> TASK BRIEF
In the records below, find every line with the word "lines" and copy it.

> TASK MATERIAL

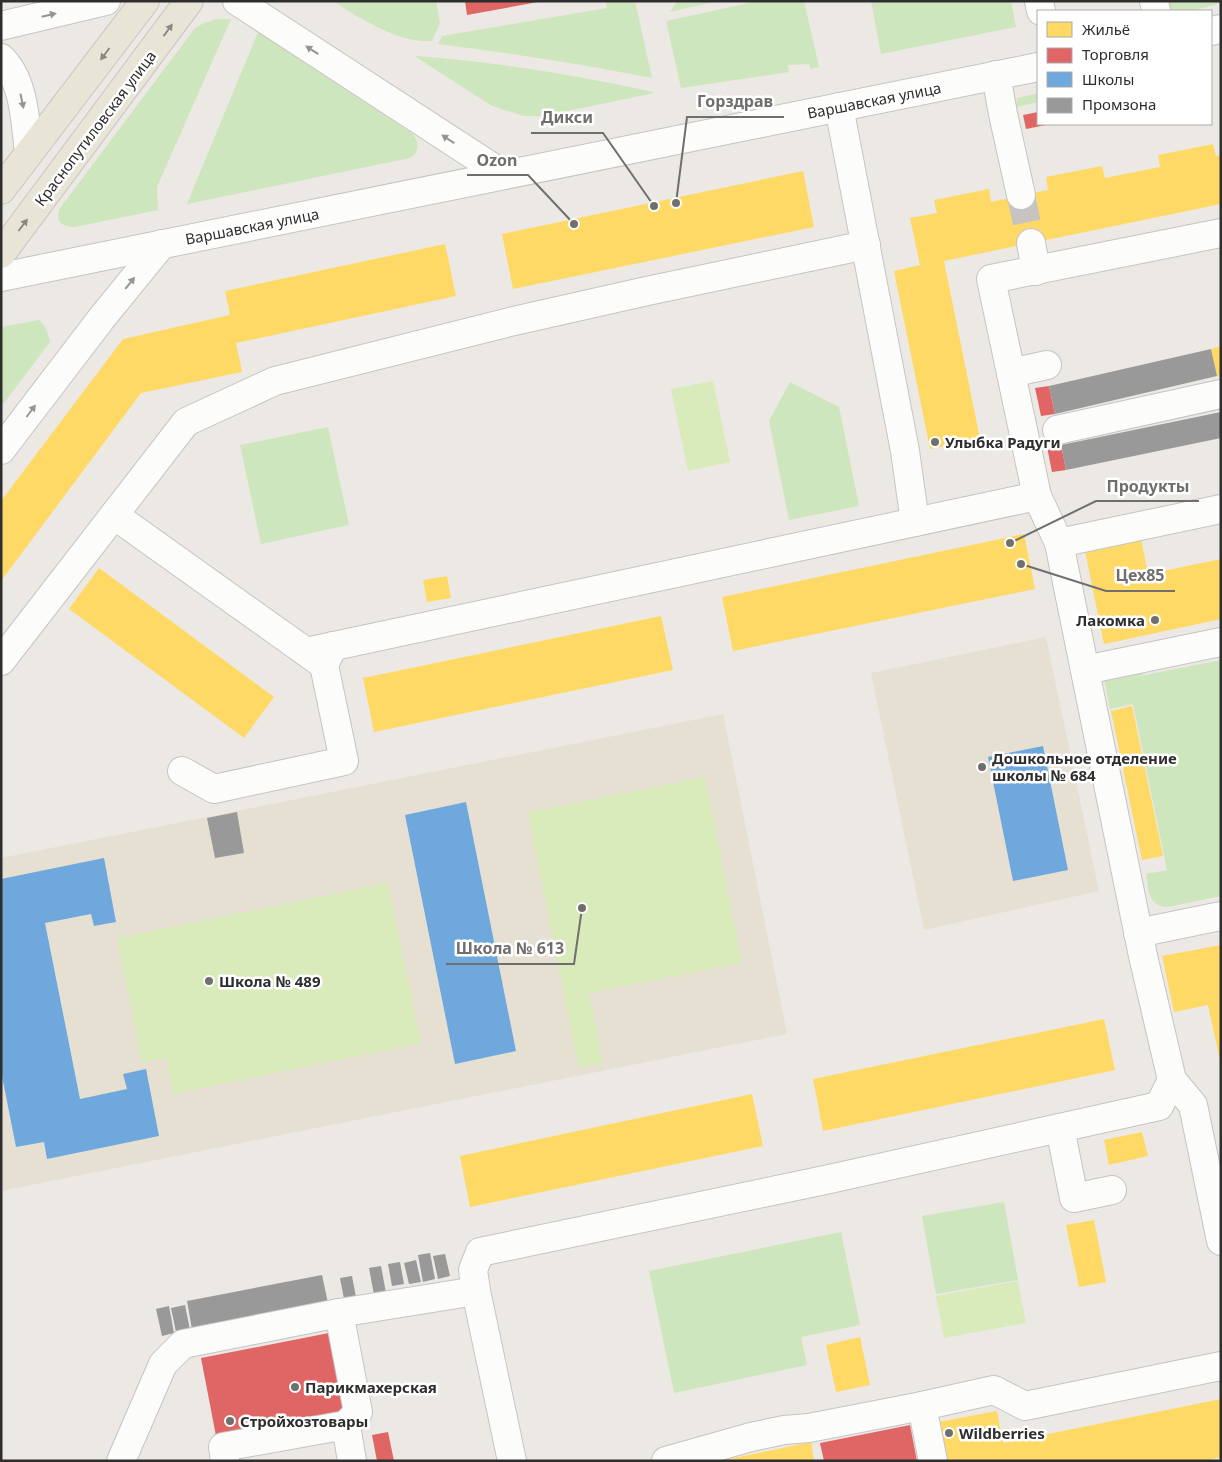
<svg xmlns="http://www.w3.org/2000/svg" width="1222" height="1462" font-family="'Noto Sans',sans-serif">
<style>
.education{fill:#e6e0d3}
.green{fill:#cee6be}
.pitch{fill:#d9eabb}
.homes{fill:#ffd966}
.shops{fill:#e06666}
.schools{fill:#6fa8dc}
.industry{fill:#999}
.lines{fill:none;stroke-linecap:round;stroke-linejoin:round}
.minor-tunnel{stroke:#c6c3c0;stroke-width:28;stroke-dasharray:28 14;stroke-linecap:butt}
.minor-casing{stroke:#c5c4c5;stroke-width:30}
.major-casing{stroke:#c6c5c4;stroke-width:30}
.minor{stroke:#fcfcfb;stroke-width:28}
.major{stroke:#e8e4d6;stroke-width:28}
.oneway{fill:#959594}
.oneway2{fill:#8b8982}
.poi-dot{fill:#706f6e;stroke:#fff;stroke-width:2}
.labels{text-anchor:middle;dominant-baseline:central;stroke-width:5;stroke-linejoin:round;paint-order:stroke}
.street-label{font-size:15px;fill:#2e2e2e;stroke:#fff}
.poi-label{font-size:15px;font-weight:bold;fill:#2e2e2e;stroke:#fff;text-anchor:start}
.leader{fill:none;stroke:#706f6e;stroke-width:2}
.callout-dot{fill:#706f6e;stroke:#fff;stroke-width:2}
.callout-label{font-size:16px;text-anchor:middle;font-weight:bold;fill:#706f6e;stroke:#fff;stroke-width:5;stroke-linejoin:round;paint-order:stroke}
</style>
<rect width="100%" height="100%" fill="#ece8e4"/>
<g class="education">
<path d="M1046,637L1099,891L924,930L871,673Z"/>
<path d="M723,714L787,1034L1,1191V858Z"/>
</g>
<g class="green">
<path d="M333,1H436L440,23L432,41C401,44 358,18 333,1Z"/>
<path d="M606,1H635L652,78C581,64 509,53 438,44L442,36L607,8Z"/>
<path d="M677,1H718L670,12Z"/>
<path d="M758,1H804L819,67L810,69L809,64L788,65L789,72L681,88L666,21Z"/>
<path d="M871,1H1011L1016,27L881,54Z"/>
<path d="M1164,1H1221V3C1210,6 1181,15 1172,10C1169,9 1166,4 1164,1Z"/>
<path d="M217,19H231L157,187L158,210L75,227C61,227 55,221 60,208L195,28L204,23Z"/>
<path d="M258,32L413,134C419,143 420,152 410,158L187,204Z"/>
<path d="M417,56C497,62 576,75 654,92V93L563,112L541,116H524L492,106L416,57Z"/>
<path d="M1038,93V102L1016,107L1017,98Z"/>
<path d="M39,320C46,325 48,334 50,342L1,407V327Z"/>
<path d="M790,382L839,407L859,506L789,520L769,421Z"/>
<path d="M328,427L349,525L261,544L240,445Z"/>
<path d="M1221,660V896L1168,907C1148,907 1149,890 1146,874L1167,870L1133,704L1110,709L1103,674L1128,670L1145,675Z"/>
<path d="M1004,1202L1018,1280L936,1294L922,1216Z"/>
<path d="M841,1232L860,1325L801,1337L807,1365L674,1393L649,1271Z"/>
</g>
<g class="pitch">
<path d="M713,381L730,462L688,471L671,389Z"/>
<path d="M705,777L742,963L589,993L603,1063L579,1068L528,812Z"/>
<path d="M388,883L421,1043L173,1094L166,1058L142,1062L117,938Z"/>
<path d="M1018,1281L1026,1323L944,1338L936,1296Z"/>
</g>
<g class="homes">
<path d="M1213,144L1216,156L1221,155V204L944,261L980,439L930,449L894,271L920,265L910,218L937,213L934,200L989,189L991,202L1048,190L1046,177L1102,166L1105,178L1160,167L1158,155Z"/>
<path d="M803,171L814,227L513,289L502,234Z"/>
<path d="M445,244L456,296L236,343L242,372L141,393L1,581V501L123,339L230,315L225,291Z"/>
<path d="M1221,346V375L1217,376L1211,349Z"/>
<path d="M1024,534L1035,589L733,651L722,597Z"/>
<path d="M1141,539L1148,574L1221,559V619L1104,644L1085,551Z"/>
<path d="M99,568L274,697L244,738L69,609Z"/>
<path d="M447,576L451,598L427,602L423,580Z"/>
<path d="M661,616L673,670L374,732L363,678Z"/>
<path d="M1132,706L1163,856L1142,860L1111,711Z"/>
<path d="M1221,945V1061H1220L1208,1005L1174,1012L1162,956Z"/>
<path d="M1104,1019L1115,1070L823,1131L813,1079Z"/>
<path d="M752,1094L763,1146L470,1207L460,1156Z"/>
<path d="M1142,1132L1148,1156L1109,1165L1104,1140Z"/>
<path d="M1094,1220L1106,1282L1079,1287L1066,1225Z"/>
<path d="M860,1337L870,1385L836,1392L826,1345Z"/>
<path d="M1221,1399V1457L1205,1461H946L938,1422L997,1411L1003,1443Z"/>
<path d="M811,1442L814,1461H724V1460Z"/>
</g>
<g class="shops">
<path d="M465,1H538V2L467,15Z"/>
<path d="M1038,112V124L1046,125L1026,129L1023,115Z"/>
<path d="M1049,386L1055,414L1041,416L1035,388Z"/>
<path d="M1061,445L1066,470L1052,472L1047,447Z"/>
<path d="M334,1332L349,1410L216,1436L201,1358Z"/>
<path d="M910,1425L917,1461H824L820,1443Z"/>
<path d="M388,1432L394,1461H377L372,1435Z"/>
</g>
<g class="schools">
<path d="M1043,746L1068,870L1013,881L988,757Z"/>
<path d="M466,802L516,1051L455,1064L405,815Z"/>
<path d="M104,858L116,922L94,926L91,914L45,923L80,1099L127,1089L123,1074L146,1069L159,1136L47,1159L44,1142L16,1147L1,1071V879Z"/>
</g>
<g class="industry">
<path d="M1211,349L1217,376L1055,414L1049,386Z"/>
<path d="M1221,412V438L1066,470L1061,445Z"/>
<path d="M237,812L244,853L215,858L207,818Z"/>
<path d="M430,1253L435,1279L423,1282L418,1255Z"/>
<path d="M445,1254L450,1276L438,1279L433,1256Z"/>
<path d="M416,1260L421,1282L409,1284L404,1263Z"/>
<path d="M400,1262L404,1284L392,1286L388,1264Z"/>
<path d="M381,1266L386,1293L374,1295L369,1268Z"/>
<path d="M322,1275L328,1303L192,1329L187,1301Z"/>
<path d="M352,1276L356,1297L344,1299L340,1278Z"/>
<path d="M185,1305L190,1330L176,1332L171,1308Z"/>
<path d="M169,1306L174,1333L162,1336L156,1309Z"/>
</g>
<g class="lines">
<path class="minor-tunnel" d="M1021,195L1031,243"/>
<g class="minor-casing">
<g id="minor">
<path d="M237,1L504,175"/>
<path d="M1039,1L1041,11"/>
<path d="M1154,1L1156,11"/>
<path d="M1,26L106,1"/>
<path d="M1211,31L1221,29"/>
<path d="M1,58C25,81 25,122 29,152"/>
<path d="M996,75L1003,114L1021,195"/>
<path d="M839,107L905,451L915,522"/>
<path d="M1221,233L991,279L1037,496L1059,543L1143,956L1172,1080L1193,1105L1221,1241"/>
<path d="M1031,243L1036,271"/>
<path d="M1,277L1038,67"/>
<path d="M1011,373L1047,365"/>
<path d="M1057,430L1221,394"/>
<path d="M1,450L101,319L162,244"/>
<path d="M114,515L320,662"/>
<path d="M1059,543L1221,509"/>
<path d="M306,652L1037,496"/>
<path d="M1,661L186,422L275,381L514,321L647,291L866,245"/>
<path d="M1085,670L1221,642"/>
<path d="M182,771L214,789L344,761L324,665L333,646"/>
<path d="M1138,933L1221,916"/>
<path d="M1060,1128L1074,1198L1112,1190"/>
<path d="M476,1291L473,1270L480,1252L825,1180L1159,1106L1172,1080"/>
<path d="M922,1406L933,1461"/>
<path d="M346,1425L352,1461"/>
<path d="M121,1461L163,1364L183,1344L339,1313L476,1291L512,1461"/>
<path d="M225,1461L223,1447L346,1425L358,1412L339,1313"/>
<path d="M666,1461L751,1437L784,1430L809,1428L922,1406L994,1390L1025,1406L1221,1366"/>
</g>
</g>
<g class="major-casing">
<g id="major">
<path d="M1,190L145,1"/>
<path d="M1,254L189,1"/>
</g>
</g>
<use href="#minor" class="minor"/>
<use href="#major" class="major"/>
</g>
<defs><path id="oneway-solid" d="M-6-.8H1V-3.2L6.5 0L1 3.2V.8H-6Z" transform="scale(1.25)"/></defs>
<g class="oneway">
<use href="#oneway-solid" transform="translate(49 15) rotate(-13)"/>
<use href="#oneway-solid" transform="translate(312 50) rotate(-147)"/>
<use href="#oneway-solid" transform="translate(22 101) rotate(78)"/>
<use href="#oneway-solid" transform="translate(448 139) rotate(-147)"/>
<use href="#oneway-solid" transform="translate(130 283) rotate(-51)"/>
<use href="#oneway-solid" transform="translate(31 411) rotate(-53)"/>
</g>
<g class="oneway2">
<use href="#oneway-solid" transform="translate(168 30) rotate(-54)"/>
<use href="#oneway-solid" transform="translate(105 54) rotate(127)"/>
<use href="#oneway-solid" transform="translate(23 225) rotate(-53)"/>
</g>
<g class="poi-dot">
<circle cx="935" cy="442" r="5"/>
<circle cx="1155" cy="620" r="5"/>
<circle cx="982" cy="767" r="5"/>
<circle cx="209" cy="981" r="5"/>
<circle cx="295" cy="1387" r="5"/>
<circle cx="230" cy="1421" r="5"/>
<circle cx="949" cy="1433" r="5"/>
</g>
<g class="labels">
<g class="street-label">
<text transform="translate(874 100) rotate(-11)">Варшавская улица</text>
<text transform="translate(95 128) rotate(-53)">Краснопутиловская улица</text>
<text transform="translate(252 226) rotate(-11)">Варшавская улица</text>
</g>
<g class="poi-label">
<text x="945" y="442">Улыбка Радуги</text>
<text x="1145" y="620" text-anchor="end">Лакомка</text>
<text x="992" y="758">Дошкольное отделение<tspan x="992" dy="17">школы № 684</tspan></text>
<text x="219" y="981">Школа № 489</text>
<text x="305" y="1387">Парикмахерская</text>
<text x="240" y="1421">Стройхозтовары</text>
<text x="959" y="1433">Wildberries</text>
</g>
</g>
<path class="leader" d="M676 203L687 117H784M654 206L603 133H531M574 224L528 175H467M1010 543L1096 501H1199M1021 564L1106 591H1175M582 908L574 964H446"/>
<g class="callout-dot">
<circle cx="676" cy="203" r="5"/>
<circle cx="654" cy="206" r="5"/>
<circle cx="574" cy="224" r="5"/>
<circle cx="1010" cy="543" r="5"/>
<circle cx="1021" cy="564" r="5"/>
<circle cx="582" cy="908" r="5"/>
</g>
<g class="callout-label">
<text x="735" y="107">Горздрав</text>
<text x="567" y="123">Дикси</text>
<text x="497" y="166">Ozon</text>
<text x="1148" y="492">Продукты</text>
<text x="1140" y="581">Цех85</text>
<text x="510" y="954">Школа № 613</text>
</g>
<rect width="1222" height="1462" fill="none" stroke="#2e2e2e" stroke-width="5"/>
<rect x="1037" y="10" width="175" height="115" fill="#ffffff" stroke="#ababab"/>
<rect x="1047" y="22" width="25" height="15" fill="#ffd966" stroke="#ababab"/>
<text x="1082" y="35" font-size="15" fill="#2e2e2e">Жильё</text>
<rect x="1047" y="48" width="25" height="15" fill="#e06666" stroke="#ababab"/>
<text x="1082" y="60" font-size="15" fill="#2e2e2e">Торговля</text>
<rect x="1047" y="72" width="25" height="15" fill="#6fa8dc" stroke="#ababab"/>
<text x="1082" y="85" font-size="15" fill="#2e2e2e">Школы</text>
<rect x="1047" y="98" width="25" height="15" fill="#999999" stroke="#ababab"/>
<text x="1082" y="110" font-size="15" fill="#2e2e2e">Промзона</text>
</svg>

> THE COMPLETED TASK
.lines{fill:none;stroke-linecap:round;stroke-linejoin:round}
<g class="lines">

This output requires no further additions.